TEXTO DO EXERCÍCIO >>
---------------
Mairla defende a necessidade de mais investimentos públicos na saúde mental, citando a Portaria 3.089, de 2011. O texto, que trata sobre o financiamento dos Centros de Atenção Psicossocial (Caps), não sofre alterações desde a sua publicação, segundo a Associação Brasileira de Saúde Mental. A assessora explica que os acometimentos psicológicos estão diretamente relacionados a fatores sócio-históricos, sendo, por isso, necessária uma atualização das questões trazidas pela Portaria.
“Nesse tempo, muda não só a demanda, mas o perfil da pessoa que acessa esse tipo de serviço de saúde. Em 2021, completou 10 anos da publicação da Portaria 3.089. Não tivemos aumento nesse tipo de investimento. Esse é um dado que mostra como está falho o financiamento na área”, relata a assessora.
Conselho Federal de Psicologia
Quem também participou da discussão foi a presidente do Conselho Federal de Psicologia, Ana Sandra Fernandes. Sobre o PL 2.083/2020, ela defende que investimentos em atenção à saúde mental devem ser feitos não apenas enquanto durar a pandemia, tendo em vista que os danos provocados pela crise sanitária são muitos e de diversas ordens, podendo perdurar por mais tempo. A presidente complementa dizendo que é necessário investir no serviço público, fortalecendo o Sistema Único de Saúde (SUS).
---------------
MATERIAL DE CONSULTA >>
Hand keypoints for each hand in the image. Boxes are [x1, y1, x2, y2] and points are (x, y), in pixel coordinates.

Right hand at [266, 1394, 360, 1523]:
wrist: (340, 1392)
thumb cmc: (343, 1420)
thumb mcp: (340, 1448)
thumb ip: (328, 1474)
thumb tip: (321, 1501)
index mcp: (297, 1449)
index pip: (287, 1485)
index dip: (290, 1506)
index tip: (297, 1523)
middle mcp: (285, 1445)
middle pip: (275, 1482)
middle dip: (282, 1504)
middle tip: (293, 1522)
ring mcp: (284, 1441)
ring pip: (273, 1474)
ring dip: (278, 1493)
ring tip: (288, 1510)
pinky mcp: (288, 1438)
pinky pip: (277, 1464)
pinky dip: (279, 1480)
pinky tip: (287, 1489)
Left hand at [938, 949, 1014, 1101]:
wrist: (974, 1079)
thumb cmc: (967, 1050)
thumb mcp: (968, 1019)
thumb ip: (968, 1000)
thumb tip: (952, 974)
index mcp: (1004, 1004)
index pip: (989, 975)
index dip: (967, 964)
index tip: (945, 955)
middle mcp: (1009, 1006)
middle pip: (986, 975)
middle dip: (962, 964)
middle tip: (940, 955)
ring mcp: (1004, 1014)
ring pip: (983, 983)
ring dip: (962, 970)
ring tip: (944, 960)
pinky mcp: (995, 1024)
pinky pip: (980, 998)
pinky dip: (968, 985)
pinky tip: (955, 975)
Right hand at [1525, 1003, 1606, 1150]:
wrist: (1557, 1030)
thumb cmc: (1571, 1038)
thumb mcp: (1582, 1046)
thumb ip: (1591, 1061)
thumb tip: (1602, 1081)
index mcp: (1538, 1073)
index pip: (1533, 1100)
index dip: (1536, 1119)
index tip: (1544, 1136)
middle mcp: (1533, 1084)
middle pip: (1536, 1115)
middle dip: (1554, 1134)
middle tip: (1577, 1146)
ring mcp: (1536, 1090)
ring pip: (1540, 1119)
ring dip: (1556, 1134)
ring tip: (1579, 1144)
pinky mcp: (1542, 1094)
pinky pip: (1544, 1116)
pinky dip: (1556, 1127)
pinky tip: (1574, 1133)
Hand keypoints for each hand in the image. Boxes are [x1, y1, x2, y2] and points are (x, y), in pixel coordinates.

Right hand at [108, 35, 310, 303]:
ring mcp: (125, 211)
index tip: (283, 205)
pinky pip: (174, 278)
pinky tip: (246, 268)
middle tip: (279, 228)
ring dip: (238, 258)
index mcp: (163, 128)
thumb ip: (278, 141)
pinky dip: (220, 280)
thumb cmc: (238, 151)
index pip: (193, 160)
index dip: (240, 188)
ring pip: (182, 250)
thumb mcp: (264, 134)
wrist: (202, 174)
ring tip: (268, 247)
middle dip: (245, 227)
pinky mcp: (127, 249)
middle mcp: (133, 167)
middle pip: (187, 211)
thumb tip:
---------------
TAREFAS DO EXERCÍCIO >>
a) No texto sobre saúde mental, de que trata a Portaria 3.089?
b) Retome o texto sobre investimentos em saúde mental a partir do ponto em que ele termina.

RESPOSTAS DO EXERCÍCIO >>
a) Do financiamento dos Centros de Atenção Psicossocial (Caps).

b)
“A Pandemia mostrou o papel do SUS, sendo necessários com investimentos e capacitações. Todos os projetos e serviços públicos de saúde devem ser apoiados e defendidos. É importante destacar que nós vivemos um processo de subfinanciamento de políticas públicas. Há uma inversão da lógica, com investimentos em hospitais psiquiátricos, uma política hospitalocêntrica. O serviço de atenção à saúde precisa ser feito em rede, no território, nas comunidades”, defende a presidente.
Ela alerta que essa lógica acaba por focar no tratamento da doença, sendo que a saúde envolve questões muito mais complexas do que o processo de adoecimento. A presidente acredita que não é possível falar em saúde mental sem tratar sobre outros temas, como cidadania, emprego e renda, acesso a serviços de saúde. Por fim, ela levantou a seguinte questão: como é possível negar direitos a um indivíduo e esperar que ele tenha saúde mental?
“Quando se fala em saúde mental, temos um processo muito maior. A doença é o resultado do não investimento nessa área. Temos que olhar a saúde mental nessa perspectiva mais ampla. Ela tem a ver com cidadania, garantia de direitos. Saúde é sinônimo de cidadania, de acesso a serviços, de dignidade”, finaliza.